Na ostatnim weekendzie byłem w Krośnie i nie omieszkałem spróbować. Smaczne jedzenie , a poza tym świetny pomysł. I jeszcze jedno. Te potrawy smakują, bo oprócz wszystkiego , co powinny zawierać, mają jeszcze to coś. Mają duszę, czego często brakuje w potrawach lokalnych wytwórców ( goły przepis od kropki do przecinka i tyle).Mam skalę porównawczą, bo mieszkam w Bieszczadach i często jestem częstowany przez sąsiadki ( najczęsciej z akcją "Wisła" w życiorysie i przepisami z dziada pradziada) knyszami, fuczkami, solianką, warenykami, czy derunami. To kuchnia nieskomplikowana, ale pyszna, bo ma własnie tą duszę wkładaną przez przyrzadzającą. Spróbujcie tych potraw, bo jest taka możliwość w Bieszczadzie, w knajpkach , gdzie kucharzy nie Ukrainka, to zrozumiecie o co mi chodzi. To są zupełnie dwie różne rzeczy.

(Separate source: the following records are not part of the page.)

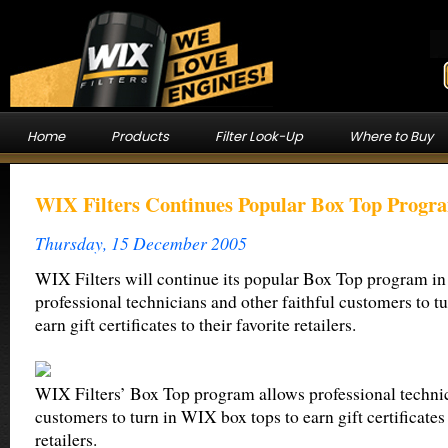
Home
Products
Filter Look-Up
Where to Buy
WIX Filters Continues Popular Box Top Progra
Thursday, 15 December 2005
WIX Filters will continue its popular Box Top program in
professional technicians and other faithful customers to t
earn gift certificates to their favorite retailers.
WIX Filters’ Box Top program allows professional techni
customers to turn in WIX box tops to earn gift certificates 
retailers.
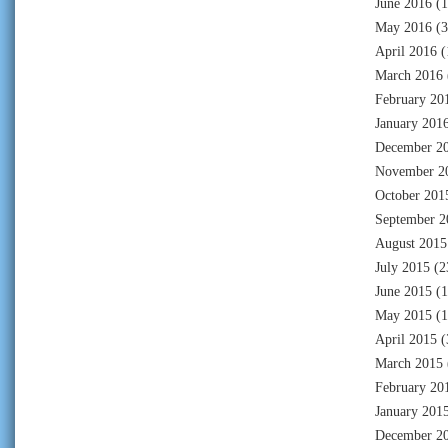
June 2016
(1
May 2016
(3
April 2016
(
March 2016
February 20
January 201
December 2
November 2
October 201
September 2
August 2015
July 2015
(2
June 2015
(1
May 2015
(1
April 2015
(
March 2015
February 20
January 201
December 2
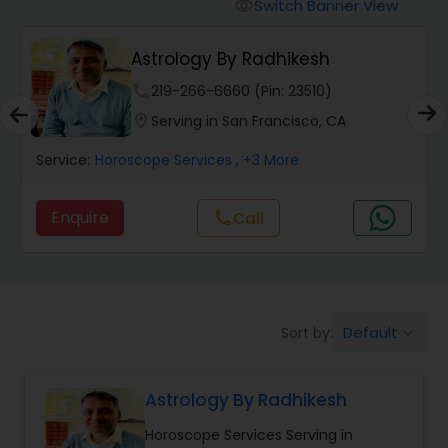
Switch Banner View
visibility
Wealth / Debt Prediction
Astrology By Radhikesh
phone
219-266-6660 (Pin: 23510)
Health Prediction
location_on
Serving in San Francisco, CA
Service:
Horoscope Services
, +3 More
Marriage Matching / Compatibility
Enquire
Call
call
Yearly / Annual Horoscope
Dasha Analysis
Default
Sort by:
keyboard_arrow_down
Love Life / Relationship Prediction
Astrology By Radhikesh
Horoscope Services Serving in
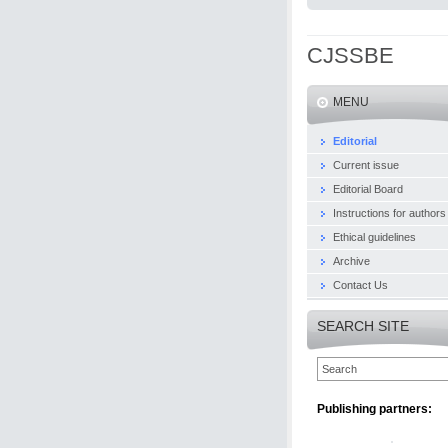
CJSSBE
MENU
Editorial
Current issue
Editorial Board
Instructions for authors
Ethical guidelines
Archive
Contact Us
SEARCH SITE
Publishing partners:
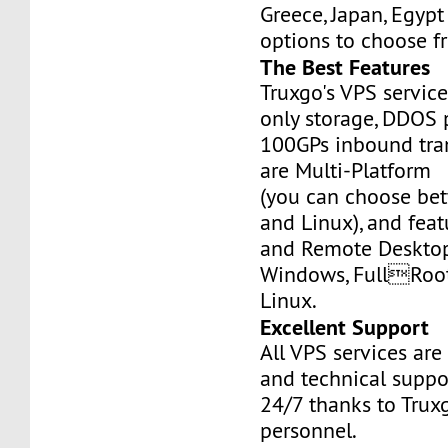
Greece, Japan, Egyp
options to choose f
The Best Features
Truxgo's VPS servic
only storage, DDOS 
100GPs inbound tran
are Multi-Platform
(you can choose b
and Linux), and fea
and Remote Desktop
Windows, FullRoo
Linux.
Excellent Support
All VPS services are
and technical suppor
24/7 thanks to Truxg
personnel.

Oj, narzekacie i narzekacie, malkontenci. Że taniej - a nie prawda! Chcesz taniej zjeść obiad - idź do Elwitu (smacznie i OK), w Barze Piątka podobne ceny (tam też smacznie i OK), w dawnym Kasyno podobne ceny za obiad (tam też smacznie i OK). Że miasto się zajęło i pomogło to źle, toż to totalna bzdura! Skoro sporo Ukraińsów jest w Krośnie to chwała im za to, że występują z taką inicjatywą. Z punktu widzenia konsumenta to bardzo się cieszę, że mogę zjęść coś z kuchni ukraińskiej, a jak mi się nie chce to pójdę dalej do kuchni tajskiej, a jak mi się nie chce to dalej na pizzę. Czy krośnieńscy restauratorzy płaczą, że kuchnia ukraińska zabiera im klientów? Bzdura! Do Posmakuj (na przykład) chodzą inni klienci. To tak jak na piwo możesz iść do Rancza, możesz do Alcatrasu albo na Rynek! Więc - do akceptacji.
AMBROZJA... i to Patio, i pierwsza dobra pizza na kawałki ..... dobra kawa....szkoda, ..... ale zamach na Ambrozję był już kilka lat temu, wtedy się obroniła, a właściwie my konsumenci swoimi podpisami. Kilmat był inny niż w innych knajpkach ...szkoda..... znaki czasu moda na i tyle.